Jesi-Fabriano

«Uno studio che si poteva evitare»

Il comitato Jesi in Comune contesta aspramente il progetto Jesi in Progress commissionato dall'amministrazione Bacci a Nomisma per delineare il futuro della città

Jesi in Progress al teatro Pergolesi

JESI – «Perché affidare uno studio su Jesi ad un imprenditore bolognese?» Questa è una delle tante domande che Jesi in Comune si pone in merito allo studio “Jesi in progress”. «Trentamila euro sono il costo sborsato dal comune, il resto concesso da Maccaferri a quanto ammonterebbe? Il tutto – continua il comitato politico – per uno studio che si poteva evitare: criticabile nel metodo, approssimativo nei presupposti (e in alcuni contenuti), e sbagliato nelle conclusioni. Si pretende – prosegue Jesi in Comune – di fare una ricerca esaustiva e che indichi le linee di indirizzo per lo sviluppo della città con “interviste ad alcune centinaia di persone”. Ma per quanto queste persone possano essere rappresentative (ma chi sono? quante di preciso? come sono state scelte?), abbiamo qualche dubbio sul fatto che le interviste “a campione” e i focus group permettano di comprendere in modo approfondito quali siano le caratteristiche attuali del nostro tessuto socio-economico, quali le problematiche e i punti di forza, e quali, dunque, le prospettive più realistiche».

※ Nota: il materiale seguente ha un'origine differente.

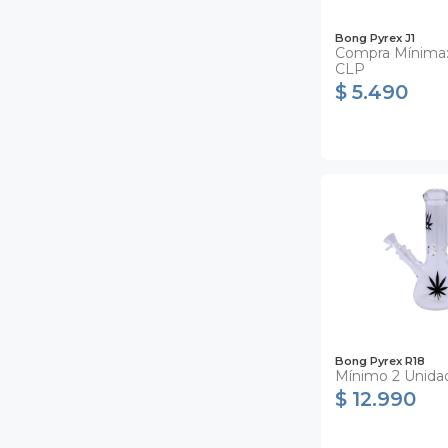
Bong Pyrex J1
Compra Mínima
CLP
$ 5.490
Bong Pyrex R18
Mínimo 2 Unida
$ 12.990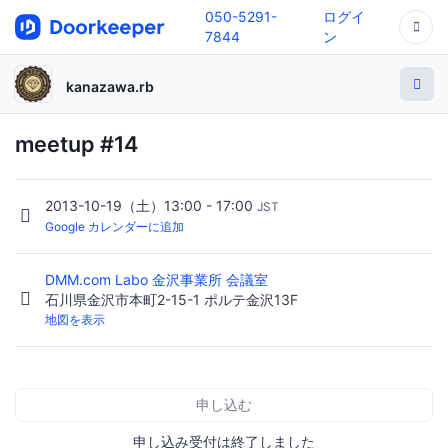
050-5291-
ログイ
7844
ン
kanazawa.rb
meetup #14
2013-10-19（土）13:00 - 17:00
JST
Google カレンダーに追加
DMM.com Labo 金沢事業所 会議室
石川県金沢市本町2-15-1 ポルテ金沢13F
地図を表示
申し込む
申し込み受付は終了しました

«Superficialità nel metodo e risultati approssimativi ma anche errori: preso per buono il mito di Jesi “piccola Milano” – sottolinea sempre il comitato politico, che a breve dovrebbe formalizzare la candidatura di Samuele Animali -, l’indagine ha in realtà appioppato alla città un “appellativo posticcio perché «lo sviluppo del settore secondario jesino (e della Vallesina), già a cominciare dagli anni Trenta ma soprattutto nell’epoca della ricostruzione postbellica, poco o niente ha a che spartire con quello milanese. La nostra – salvo eccezioni durate poco e finite male – è stata un’economia industriale basata su una piccola e media impresa alimentata, direttamente o indirettamente, dal settore agricolo. E strutturata in parte su modelli di gestione familiare e in parte su capitale proveniente da “fuori” (questo sì), ma che arrivava in Vallesina per impiantare fabbriche che avevano a che fare con le produzioni del territorio (c’è un’unica eccezione: la fabbrica di velivoli da guerra Savoia-Marchetti: operazione voluta dai gerarchi fascisti che è sopravvissuta pochi anni)». Ecco perché, per Jesi in Comune, delineare uno studio che prospettiva la costruzione di una “piccola Torino”, «è un bluff. Per andare nella giusta direzione – conclude il comitato politico -, bisogna conoscere bene il proprio passato per poi delineare insieme agli jesini il futuro della città ma partecipazione, confronto e co-responsabilizzazione dei cittadini nelle scelte sono parole assenti dal vocabolario dell’attuale amministrazione a giunta Bacci».